Riding he still enjoyed; but he soon lost his favorite escort, a young officer of the Companions, to whom he offered an accustomed kiss as the man lifted him down. Leonidas saw from the stable yard. Ordered out of hearing, and seeing his friend flush scarlet, the boy thought a limit had been passed. He walked back, and stood between.

“I kissed him first. And he has never tried to have me.” He used the barrack term, knowing no other.

After a speechless pause, he was marched away in silence. In the schoolroom, still without a word, Leonidas beat him.

He had given far worse to his own sons. Rank and Olympias had their claims. But it was a boy’s beating, not a child’s. Leonidas did not own to himself that he had been waiting for the chance, to see how his charge would take it.

He heard no sound but the blows. He had meant at the end to bid the boy turn and face him; but was forestalled. He had looked only for a Spartan fortitude, or self-pity. He confronted dry wide eyes, their irises stretched to a pale rim round the black; hard-shut white lips and dilated nostrils; a blazing rage, condensed by silence like the core of a furnace. For a moment, he had a sense of actual menace.

Alone among those at Pella, he had seen Olympias’ childhood. But she would have flown in straight away with her nails; her nurse’s face had been scored with them. This containment was another thing. One even dreaded lest it break.

His first instinct was to take the boy by his scruff, and thrash the defiance out of him. But though a narrow man he was by his lights a just one, with an exacting self-esteem. Moreover, he had been brought here to rear a fighting King of Macedon, not to break in a slave. The boy had at least controlled himself.

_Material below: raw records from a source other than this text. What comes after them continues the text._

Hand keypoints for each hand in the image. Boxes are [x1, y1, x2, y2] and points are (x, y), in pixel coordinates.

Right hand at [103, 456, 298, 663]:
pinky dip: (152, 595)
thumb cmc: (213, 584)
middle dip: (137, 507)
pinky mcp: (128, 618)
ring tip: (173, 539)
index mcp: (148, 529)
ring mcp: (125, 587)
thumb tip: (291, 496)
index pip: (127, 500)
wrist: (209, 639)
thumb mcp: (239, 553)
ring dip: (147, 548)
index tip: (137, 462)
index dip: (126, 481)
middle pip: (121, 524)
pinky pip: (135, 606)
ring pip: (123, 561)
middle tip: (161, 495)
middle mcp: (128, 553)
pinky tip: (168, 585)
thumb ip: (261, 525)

“The silence of a soldier. I approve a man who can bear his wounds. No further work today.”

He received in exchange the look which accords grudging respect to a mortal enemy. As the boy went out, Leonidas saw a bloodstain on the back of his homespun chiton. It would have been nothing in Sparta; yet he found himself wishing he had not hit quite so hard.

The boy said nothing to his mother; but she found the weals. In the room where they had shared many secrets, she clasped him weeping, and presently they wept together. He stopped first; went to the loose stone under the hearth, pulled out a wax mammet he had seen there, and urged her to bewitch Leonidas. She took it quickly away, saying he must not touch, and besides it was not for that. It had a long thorn stuck through its phallos, but had failed to work on Philip, though often tried. She had not known the child was watching.

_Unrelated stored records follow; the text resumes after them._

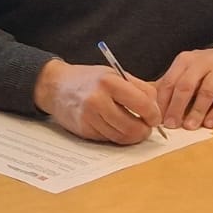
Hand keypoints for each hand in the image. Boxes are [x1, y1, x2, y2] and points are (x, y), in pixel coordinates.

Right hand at [33, 58, 159, 144]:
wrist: (56, 86)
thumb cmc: (89, 79)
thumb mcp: (114, 74)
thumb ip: (138, 87)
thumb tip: (156, 107)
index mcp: (109, 82)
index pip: (142, 104)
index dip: (154, 114)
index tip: (155, 117)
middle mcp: (98, 100)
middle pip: (133, 127)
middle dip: (145, 130)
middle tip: (146, 126)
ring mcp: (89, 117)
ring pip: (122, 137)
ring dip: (133, 136)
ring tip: (134, 128)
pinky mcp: (84, 130)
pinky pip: (109, 139)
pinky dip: (117, 136)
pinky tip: (116, 127)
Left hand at [156, 49, 212, 129]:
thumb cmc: (203, 70)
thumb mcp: (185, 72)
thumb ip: (171, 85)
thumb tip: (151, 106)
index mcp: (185, 60)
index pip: (170, 81)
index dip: (163, 101)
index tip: (157, 118)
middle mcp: (202, 62)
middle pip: (186, 86)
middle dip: (177, 107)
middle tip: (171, 124)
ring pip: (207, 92)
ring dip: (197, 111)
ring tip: (190, 126)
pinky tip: (210, 124)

For him, the comfort of tears had been brief and false. He felt betrayed, when he met Herakles in the garden. He had not cried for the pain, but for his lost happiness; he could have held back if she had not softened him. Next time she must not know.

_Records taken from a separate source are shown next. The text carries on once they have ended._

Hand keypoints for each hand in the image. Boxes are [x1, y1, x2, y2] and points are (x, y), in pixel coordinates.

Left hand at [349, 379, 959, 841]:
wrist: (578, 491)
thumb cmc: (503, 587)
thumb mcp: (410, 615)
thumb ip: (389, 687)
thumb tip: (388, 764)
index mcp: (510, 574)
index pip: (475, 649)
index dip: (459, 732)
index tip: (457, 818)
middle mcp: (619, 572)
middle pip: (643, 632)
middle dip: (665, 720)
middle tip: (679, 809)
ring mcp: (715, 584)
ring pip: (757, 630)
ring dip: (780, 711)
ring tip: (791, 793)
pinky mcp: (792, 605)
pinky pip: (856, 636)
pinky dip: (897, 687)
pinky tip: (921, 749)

They shared a plot, however. She had never been reconciled to the Spartan clothes; she had loved to dress him. Reared in a house where ladies sat in Hall like the queens of Homer, to hear the ancestral heroes sung by bards, she was contemptuous of Spartans, a race of faceless obedient infantry, and unwashed women half soldier, half brood mare. That her son should be forced into the likeness of this grey and plebeian race would have enraged her, had she thought it could be done. Resenting even the attempt, she brought him a new chiton worked in blue and scarlet, saying, as she tucked it into his clothes chest, that there was no harm in his looking like a gentleman when his uncle was away. Later she added Corinthian sandals, a chlamys of Milesian wool, and a gold brooch for its shoulder.

Good clothes made him feel himself again. Discreet at first, he grew careless with success. Leonidas, knowing where to lay the blame, said nothing. He merely went to the chest and took the new clothes away, along with an extra blanket he found hidden there.

He had challenged the gods at last, thought Alexander; this must be the end of him. But she only smiled ruefully, and asked how he could have let himself be found out. Leonidas must not be defied; he might be offended and go home. “And then, my darling, we might find our troubles only starting.”

Toys were toys, power was power. Nothing to be had for nothing. Later she smuggled him other gifts. He was more wary, but Leonidas was more vigilant, and took to searching the chest every so often, as a matter of course.